活況、周辺ビジネス、現役ホストから賛否両論
今年6月に成立した住宅宿泊事業法(いわゆる民泊新法)は、住宅宿泊事業(新法民泊)のルールを定めて住宅宿泊事業者に都道府県知事への届け出義務を課すとともに、住宅宿泊管理業、住宅宿泊仲介業も定義して、それぞれ国土交通大臣、観光庁長官への登録を義務付けた。施行は公布(6月16日)から1年以内としており、来春にも新法民泊が誕生することになる。既存の民泊運営者(いわゆるホスト)からは「ホスト不在型では撤退が増えるのではないか」「住宅地域で可能になり可能性が広がる」と賛否の声が上がる。関連業務では、新たなビジネスチャンスと体制を強化する動きが活発だ。
民泊新法は、住宅宿泊事業者(ホスト)、住宅宿泊管理業、住宅宿泊仲介業を定義するとともに、ルールを策定。監督と違反した場合のペナルティなどを含む仕組みを構築した。拡大する民泊サービスを急増する訪日外国人観光客の受け皿のひとつにするとともに、法の網をかぶせて公衆衛生の確保、各種トラブルの防止を図ることが狙い。
具体的には「家屋の中に台所、浴室、便所、洗面設備等の設備」を設け、「人の生活本拠として使用されている家屋」または「賃貸借期間の満了後新たな入居者の募集が行われている家屋」に、有償で住宅に人を宿泊させる日数が年間180日(180泊)を超えない場合を「住宅宿泊事業」と定義し、住宅宿泊事業者に都道府県知事への届け出制を導入する。

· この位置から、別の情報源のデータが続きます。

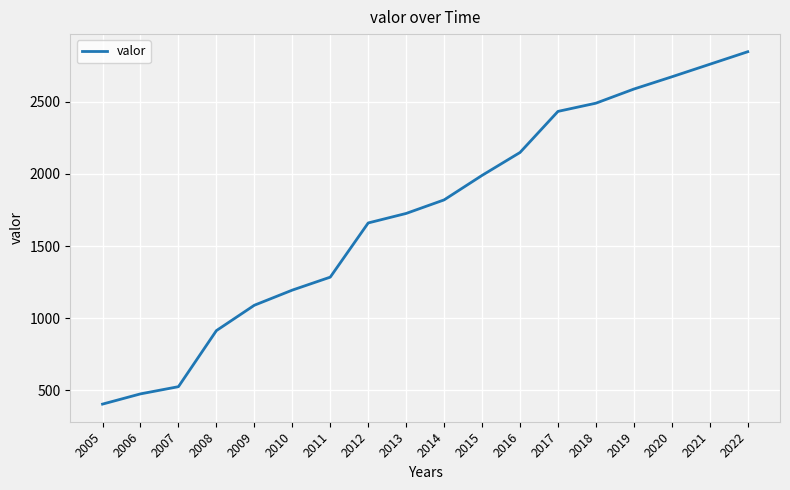

What is the difference between the values at 2022 and 2007?

2324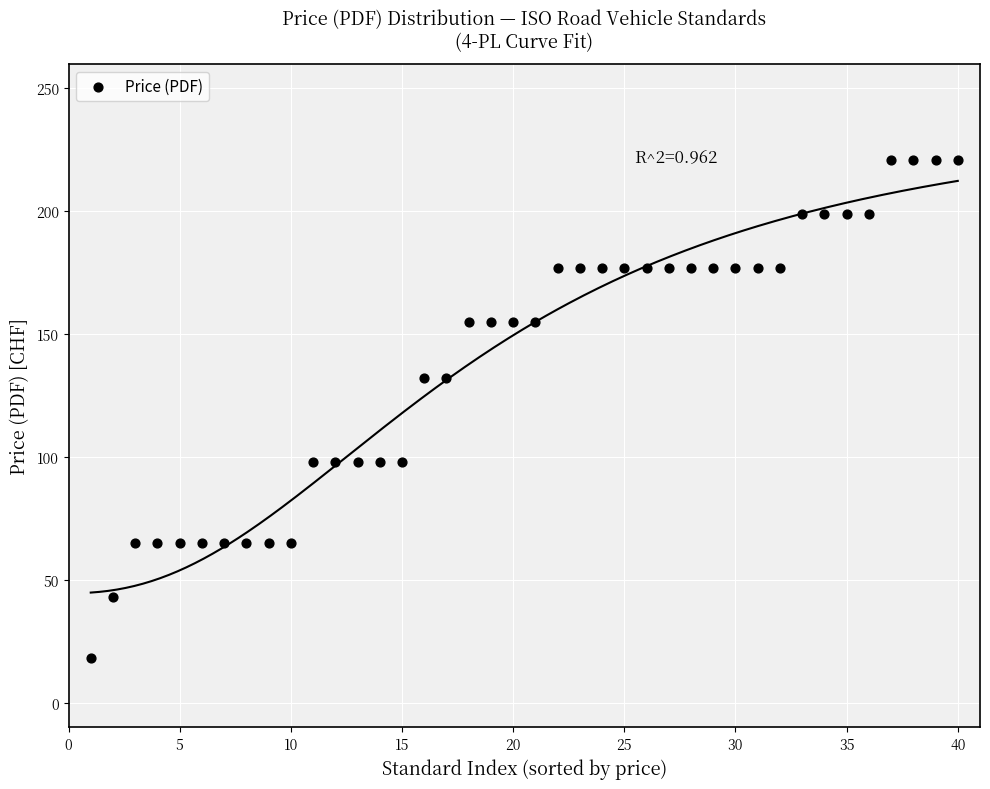

What is the range of X values (max minus min)?

39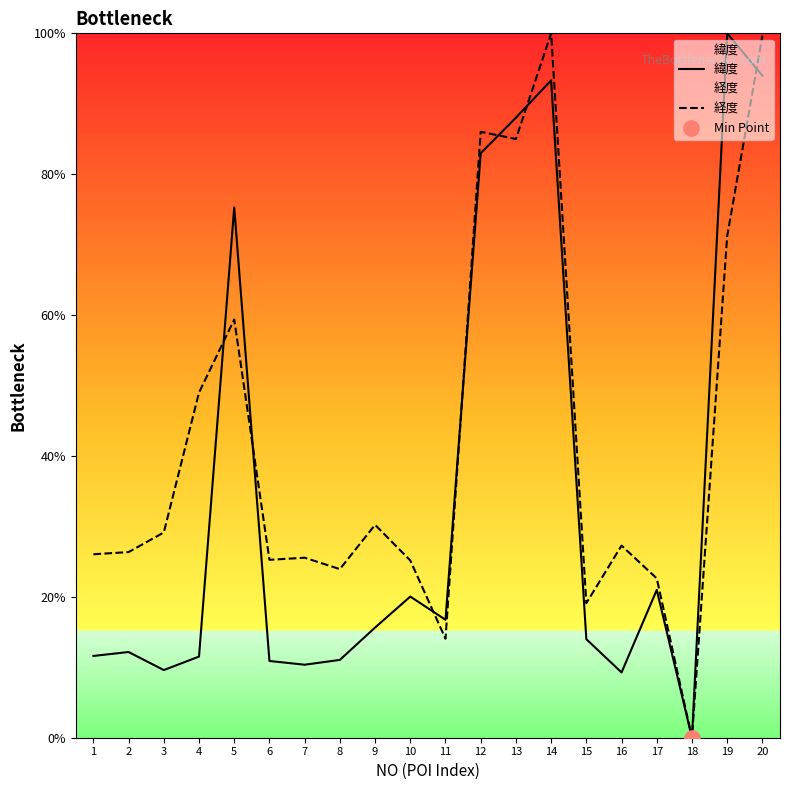

Is the value of 経度 at 5 greater than the value of 緯度 at 7?

Yes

事業者には衛生確保、騒音防止のための説明、苦情への対応、宿泊者名簿の作成・備え付け、標識の掲示などを義務付ける。
いわゆる家主不在型民泊の場合は住宅宿泊管理業者に委託しなければならない仕組み。届け出を条件に、住宅宿泊事業は旅館業法を適用せず、民泊新法によって都道府県(政令市、中核市、特別区など)が監督する。

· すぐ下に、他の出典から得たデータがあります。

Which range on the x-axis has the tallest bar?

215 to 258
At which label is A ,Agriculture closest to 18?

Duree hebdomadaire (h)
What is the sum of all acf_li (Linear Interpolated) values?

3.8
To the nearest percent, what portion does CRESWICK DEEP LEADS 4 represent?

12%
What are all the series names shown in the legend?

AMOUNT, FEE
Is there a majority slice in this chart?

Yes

条例によって、区域・宿泊日数に制限を課すこともできる。
住宅宿泊事業者から委託を受けて、この住宅の維持保全などを担当する者を「住宅宿泊管理業者」と定義。ホストに対して契約書の交付や書面での説明義務を課した。
宿泊契約の仲介、代理、取り次ぎなどを「住宅宿泊仲介業者」とし、観光庁長官への登録制を導入する。いわゆる民泊サイト事業者、民泊プラットフォーム事業者などに網をかぶせている。
法案可決時には、民泊の実態把握と違法民泊の取り締まり、指導・監督を行う保健所などの体制整備、災害時の安全確保、賃貸住宅居住者の居住安定確保などを政府に求める付帯決議によって、違法民泊への取り締まり強化を求めた。